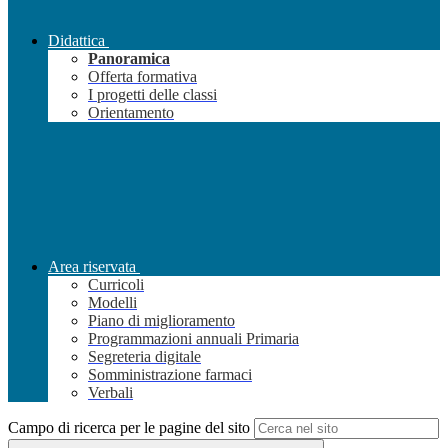
Didattica
Panoramica
Offerta formativa
I progetti delle classi
Orientamento
Area riservata
Curricoli
Modelli
Piano di miglioramento
Programmazioni annuali Primaria
Segreteria digitale
Somministrazione farmaci
Verbali
Campo di ricerca per le pagine del sito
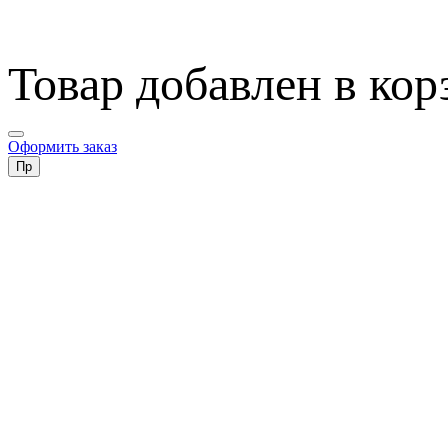
Товар добавлен в кор
Оформить заказ
Пр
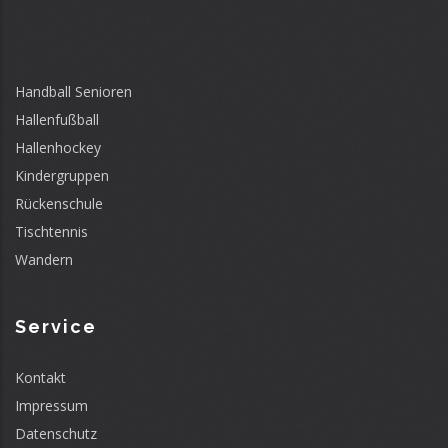
Handball Senioren
Hallenfußball
Hallenhockey
Kindergruppen
Rückenschule
Tischtennis
Wandern
Service
Kontakt
Impressum
Datenschutz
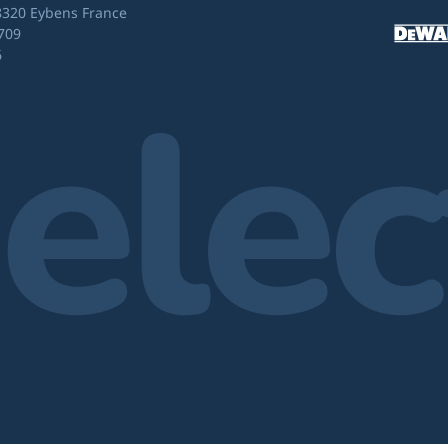
8320 Eybens France
709
6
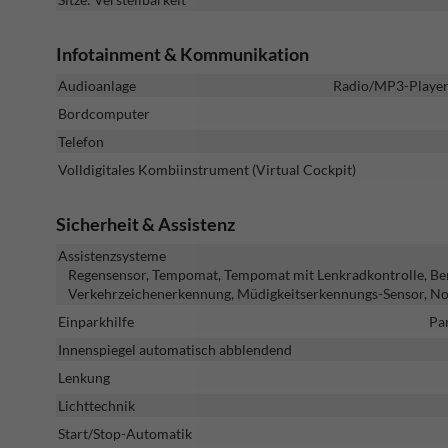
Infotainment & Kommunikation
Audioanlage
Radio/MP3-Player,
Bordcomputer
Telefon
Volldigitales Kombiinstrument (Virtual Cockpit)
Sicherheit & Assistenz
Assistenzsysteme
Regensensor, Tempomat, Tempomat mit Lenkradkontrolle, Ber
Verkehrzeichenerkennung, Müdigkeitserkennungs-Sensor, No
Einparkhilfe
Pa
Innenspiegel automatisch abblendend
Lenkung
Lichttechnik
Start/Stop-Automatik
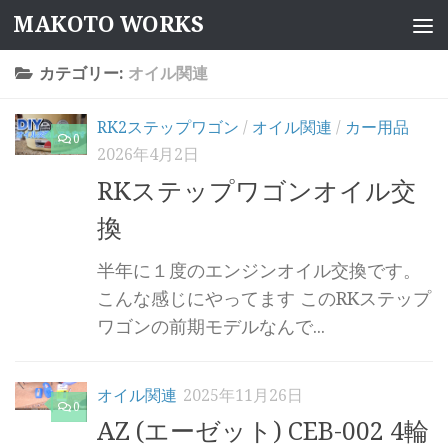
MAKOTO WORKS
コンテンツへスキップ
カテゴリー:
オイル関連
RK2ステップワゴン
/
オイル関連
/
カー用品
0
2026年4月2日
RKステップワゴンオイル交
換
半年に１度のエンジンオイル交換です。
こんな感じにやってます このRKステップ
ワゴンの前期モデルなんで...
オイル関連
2025年11月26日
0
AZ (エーゼット) CEB-002 4輪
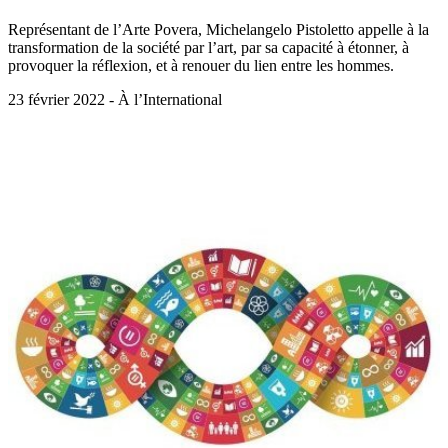
Représentant de l’Arte Povera, Michelangelo Pistoletto appelle à la
transformation de la société par l’art, par sa capacité à étonner, à
provoquer la réflexion, et à renouer du lien entre les hommes.
23 février 2022 - À l’International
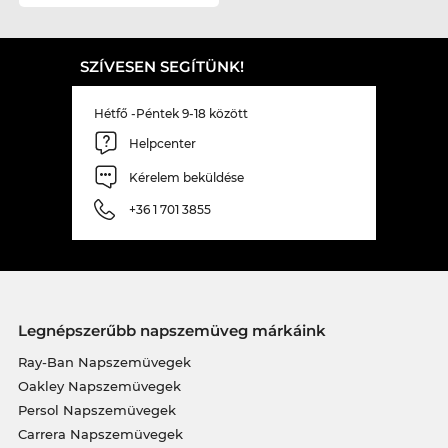
SZÍVESEN SEGÍTÜNK!
Hétfő -Péntek 9-18 között
Helpcenter
Kérelem beküldése
+36 1 701 3855
Legnépszerűbb napszemüveg márkáink
Ray-Ban Napszemüvegek
Oakley Napszemüvegek
Persol Napszemüvegek
Carrera Napszemüvegek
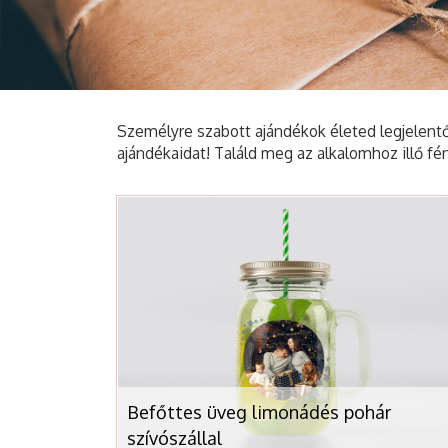
Személyre szabott ajándékok életed legjelentő
ajándékaidat! Találd meg az alkalomhoz illő fé
Befőttes üveg limonádés pohár
szívószállal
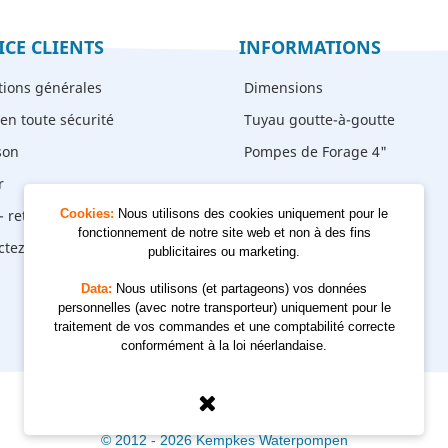
ICE CLIENTS
INFORMATIONS
tions générales
Dimensions
en toute sécurité
Tuyau goutte-à-goutte
son
Pompes de Forage 4"
r
- retrait
Cookies:
Nous utilisons des cookies uniquement pour le
fonctionnement de notre site web et non à des fins
ctez-nous
publicitaires ou marketing.
Data:
Nous utilisons (et partageons) vos données
personnelles (avec notre transporteur) uniquement pour le
traitement de vos commandes et une comptabilité correcte
conformément à la loi néerlandaise.
© 2012 - 2026 Kempkes Waterpompen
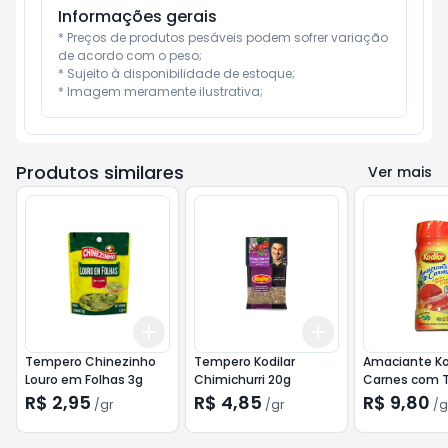
Informações gerais
* Preços de produtos pesáveis podem sofrer variação 
de acordo com o peso;

* Sujeito à disponibilidade de estoque;

* Imagem meramente ilustrativa;
Produtos similares
Ver mais
Add
Add
+
3
gr
+
5
gr
+
3
gr
+
5
gr
Tempero Chinezinho
Tempero Kodilar
Amaciante Ko
Louro em Folhas 3g
Chimichurri 20g
Carnes com 
100g
R$ 2,95
R$ 4,85
R$ 9,80
/
gr
/
gr
/
g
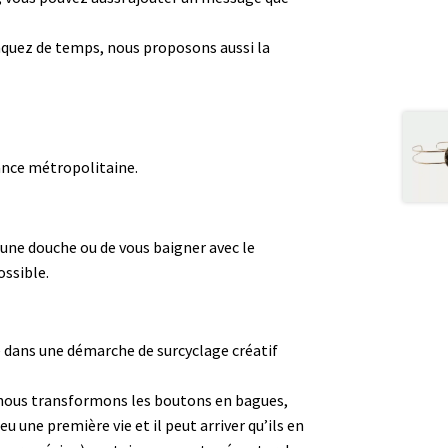
manquez de temps, nous proposons aussi la
rance métropolitaine.
 une douche ou de vous baigner avec le
ossible.
e dans une démarche de surcyclage créatif
t, nous transformons les boutons en bagues,
u une première vie et il peut arriver qu’ils en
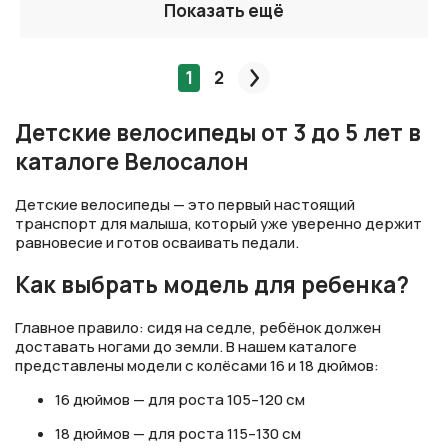
Показать ещё
1
2
След.
Детские велосипеды от 3 до 5 лет в
каталоге Велосалон
Детские велосипеды — это первый настоящий
транспорт для малыша, который уже уверенно держит
равновесие и готов осваивать педали.
Как выбрать модель для ребенка?
Главное правило: сидя на седле, ребёнок должен
доставать ногами до земли. В нашем каталоге
представлены модели с колёсами 16 и 18 дюймов:
16 дюймов — для роста 105–120 см
18 дюймов — для роста 115–130 см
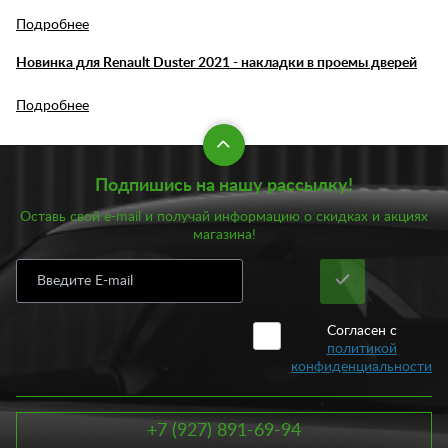
Подробнее
Новинка для Renault Duster 2021 - накладки в проемы дверей
Подробнее
Подпишись на нашу рассылку!
Оставь свой e-mail и получай информацию о скидках и акциях
магазина!
Согласен с
политикой
конфиденциальности
+7 (927) 891-69-94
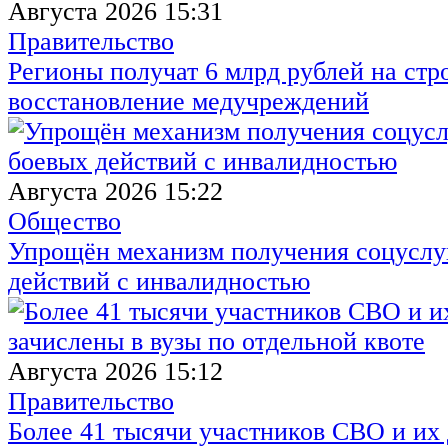
Августа 2026 15:31
Правительство
Регионы получат 6 млрд рублей на стр
восстановление медучреждений
Августа 2026 15:22
Общество
Упрощён механизм получения соцуслуг
действий с инвалидностью
Августа 2026 15:12
Правительство
Более 41 тысячи участников СВО и их 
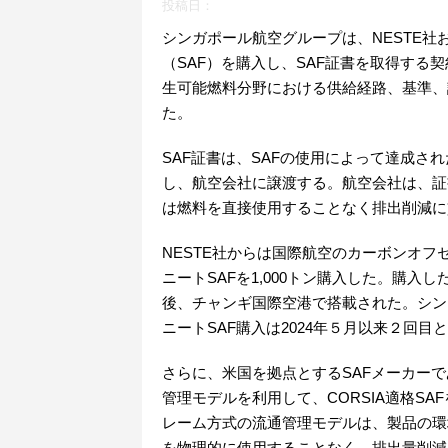
投稿日：
シンガポール航空グループは、NESTE社およ
（SAF）を購入し、SAF証書を取得す
生可能燃料分野における供給経路、基準、認
た。
SAF証書は、SAFの使用によって達成
し、航空会社に譲渡する。航空会社は、証
は燃料を直接使用することなく排出削減に
NESTE社からは国際航空のカーボンオフ
ニートSAFを1,000トン購入した。購入
後、チャンギ国際空港で搭載された。シン
ニートSAF購入は2024年５月以来２回目
さらに、米国を拠点とするSAFメーカーである
管理モデルを利用して、CORSIA適格SA
レーム方式の流通管理モデルは、製品の環
を物理的に使用することなく、排出量削減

▶ INSTRUCTIONS TO FOLLOW
Pick out every line of the listing containing the word "роста", and show those lines.

▶ YOUR RESPONSE
16 дюймов — для роста 105–120 см
18 дюймов — для роста 115–130 см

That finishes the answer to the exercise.